Community Strategy Insights

The latest insights on community strategy, technology, and value by FeverBee’s founder, Richard Millington

Can You Spot The Mistake Here?

Richard Millington
Richard Millington

Founder of FeverBee

Can you see the mistake TripAdvisor made below?

Tripadvisor

You want people to share their opinions on issues in your community. It stimulates activity and gets people invested in the success of your community. If I submit an opinion I check back often to see what others thought of my opinion (I’m shallow!).

The problem isn’t wanting those opinions, it’s how we ask for them. Too often we see sentences like:

“Tell us what you think”

“Share your opinions”

“How do you feel about ….?”

Think about what? My opinions on what? It’s too broad and too vague. I’m not sure which opinion to give, I have so many. What if my opinion could be about the wrong thing? There’s a social fear at work here.
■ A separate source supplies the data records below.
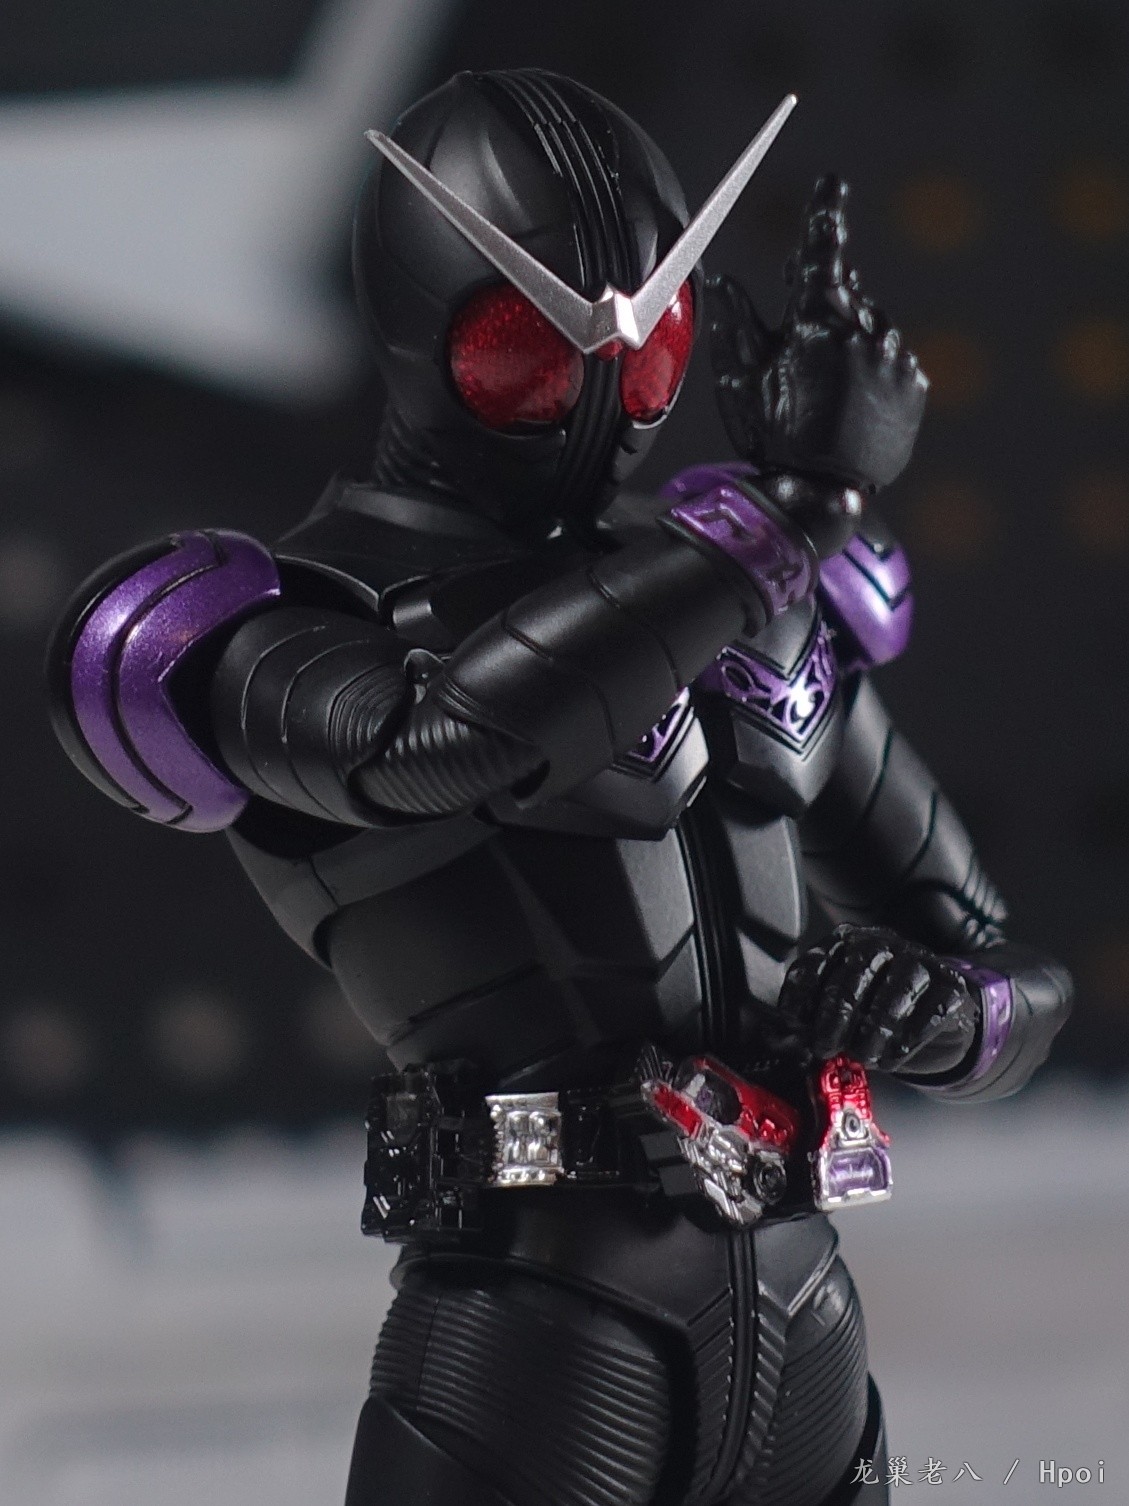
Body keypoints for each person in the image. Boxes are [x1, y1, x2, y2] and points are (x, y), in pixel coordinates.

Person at [48, 69, 1070, 1506]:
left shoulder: (762, 590)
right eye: (531, 347)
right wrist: (787, 521)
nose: (602, 387)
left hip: (804, 1317)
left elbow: (1008, 972)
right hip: (537, 1336)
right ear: (419, 327)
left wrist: (945, 1014)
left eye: (649, 350)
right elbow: (442, 745)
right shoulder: (263, 627)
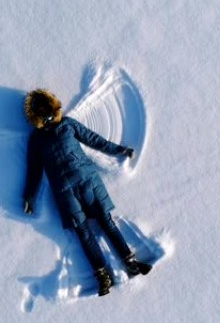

If you want more opinions simply be more specific. Try closed questions or structured open questions. Help people to give the right type of opinions. Ask a direct question.

Ask me what my favourite or worse experiences were. Ask me if I liked {x} better than {y}? Ask if I were {x}, would I do {y}?

Or even better, what was your best/worse/favourite. People like to give their opinions.

In the example above, it would be better for Tripadvisor to ask:

What was is the best hotel you’ve ever stayed in? What was the worst? Was the holiday you took this year better than the one last year? Why? Tell us here…

Finally, asking people to share their opinions to receive their first badge is a terrible incentive. People have to care about the badge. They have to see other people who have the badge. They have to connect it to status. A badge is meaningless by itself.